[STUDY TEXT]
# Use Fixed-Step Zero-Crossing Detection for Faster Simulations

This example shows how fixed-step zero-crossing detection can be used to speed up simulation by increasing the fixed-step size without sacrificing simulation accuracy. Zero-crossing detection is essential if a system contains events that will change the equations in the system. The location and reaction to these events is important for accurate simulation.

### Load Model

This example uses a model of a buck converter, a DC-DC power converter. The converter is controlled via pulse width modulation (PWM), where a switch, represented by the Relay block in the PWM subsystem, is controlled by comparing the control voltage to a triangular voltage.

This model implements an open-loop version of the buck converter.

```
model = 'buck_ol';
open_system(model);
```

### Examine PWM Generation System

The buck converter in this model uses PWM to control the power transmitted to the load. The Relay block in the PWM subsystem represents a switch and is controlled by comparing the control voltage to a triangular voltage. The frequency of the triangle wave is 100 kHz. To accurately detect PWM switching, check that the solver takes steps smaller than 1.0e-5. The relay block in a PWM system detects zero crossings when the triangle wave intersects with the duty cycle.

```
pwmGenSubsys = [model '/PWM'];
open_system(pwmGenSubsys);
```

### Simulate with a Variable-Step Solver

To achieve accurate simulation results, you must accurately locate the switching times that occur in the PWM subsystem. To see what the results should look like, you can first simulate the model using a variable-step solver with zero-crossing detection. Limit the max-step size of the solver to `1e-6`

to ensure that you do not miss PWM switching events.

set_param(model, 'Solver', 'ode45', 'MaxStep', '1e-6',... 'ReturnWorkspaceOutputs', 'on') simout = sim(model); plot(simout.tout, simout.xout(:,1)); title('Output Voltage'); legend('Variable-step (expected)'); xlim([0 1e-3]);

### Use Fixed-Step Simulation

Now that you know what the expected simulation results should look like, you can simulate the model using a fixed-step solver. You should select the largest possible fixed-step size where the solver is still able to step near the PWM switching times. Using a large fixed-step size will result in the fastest possible simulation while still obtaining accurate results.

Use the simulation results generated by the variable-step solver to inform your choice for a fixed-step size. Start by using a fixed-step size of 1.0e-6, similar to the maximum step size used for the variable-step simulation.

set_param(model, 'Solver', 'ode3', 'FixedStep', '1.0e-6'); set_param(model, 'EnableFixedStepZeroCrossing', 'off') simout_FS_1ms = sim(model); plot(simout.tout, simout.xout(:,1), ... simout_FS_1ms.tout, simout_FS_1ms.xout(:,1), '-s'); title('Output Voltage'); legend('Variable-step (expected)', 'Fixed-step: 1ms',... 'Location', 'southeast'); xlim([0 1e-3]);

### Reduce Fixed-Step Size

This plot shows that the results obtained with a fixed-step size of 1.0e-6 are not very accurate when compared to the variable-step baseline. Reducing the step size to `5.0e-8`

produces more accurate results. Without zero-crossing detection, `5.0e-8`

is the largest fixed-step size you can use for this model while still obtaining accurate simulation results.

[TASK REQUIREMENTS]
Please translate this sentence from the zero-crossing detection page into Spanish: "This model implements an open-loop version of the buck converter."

[Records excerpted from a collection]
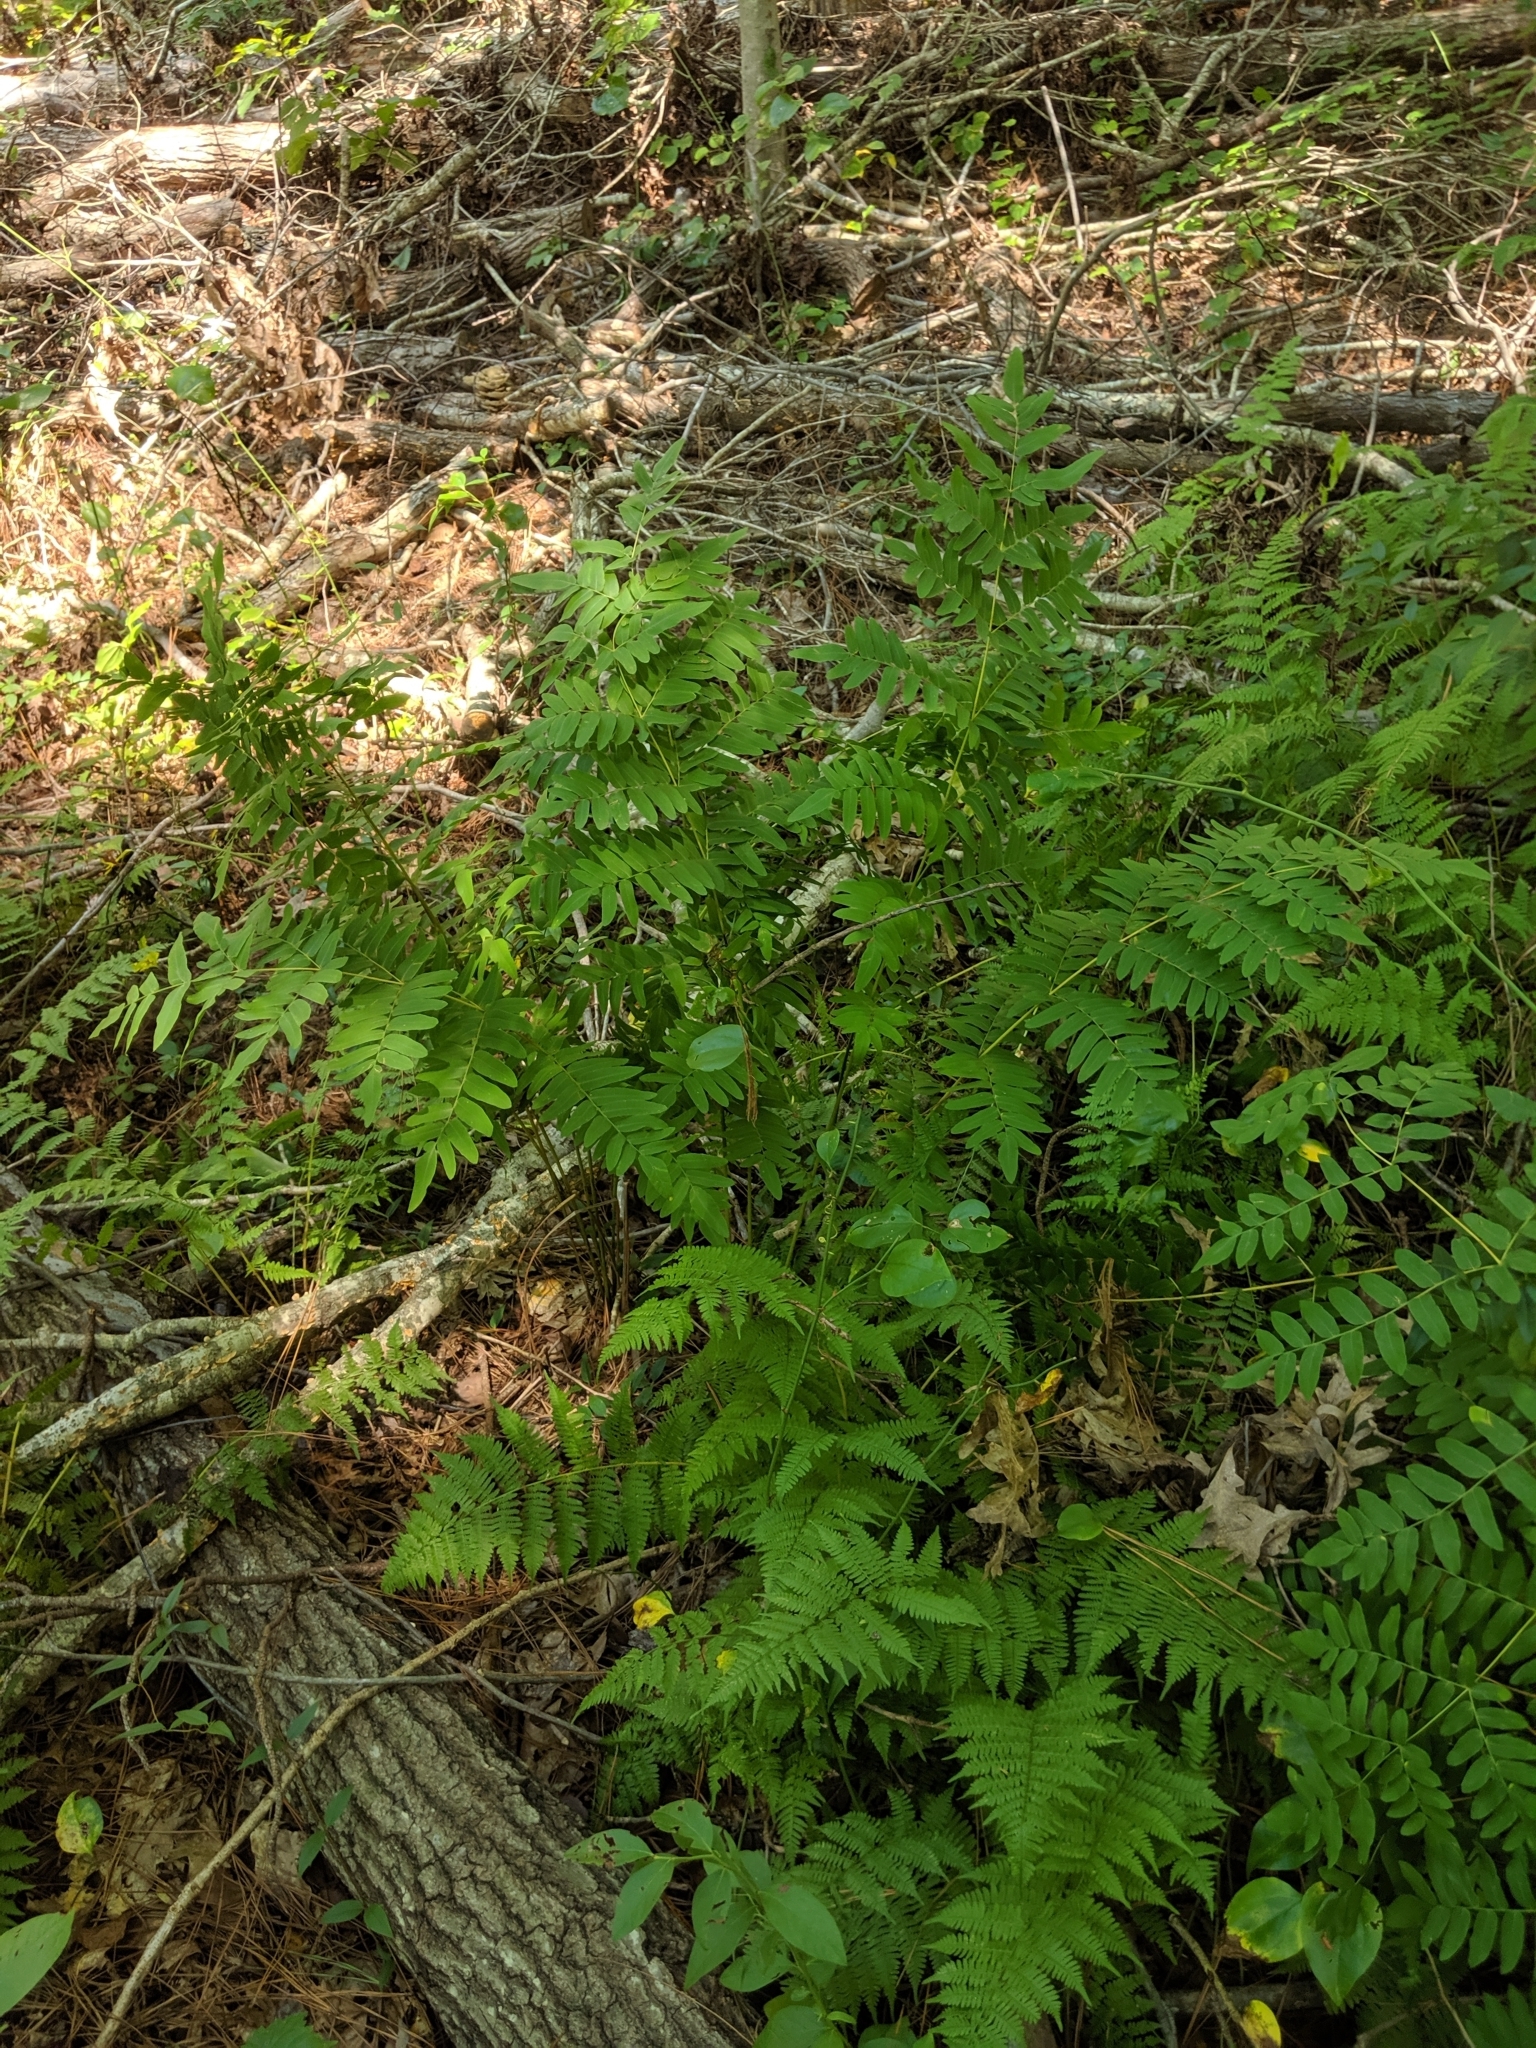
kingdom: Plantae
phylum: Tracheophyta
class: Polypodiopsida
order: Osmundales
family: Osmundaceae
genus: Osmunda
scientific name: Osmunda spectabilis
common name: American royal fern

[RESPONSE TO THIS EXERCISE]
Este modelo implementa una versión de lazo abierto del convertidor reductor.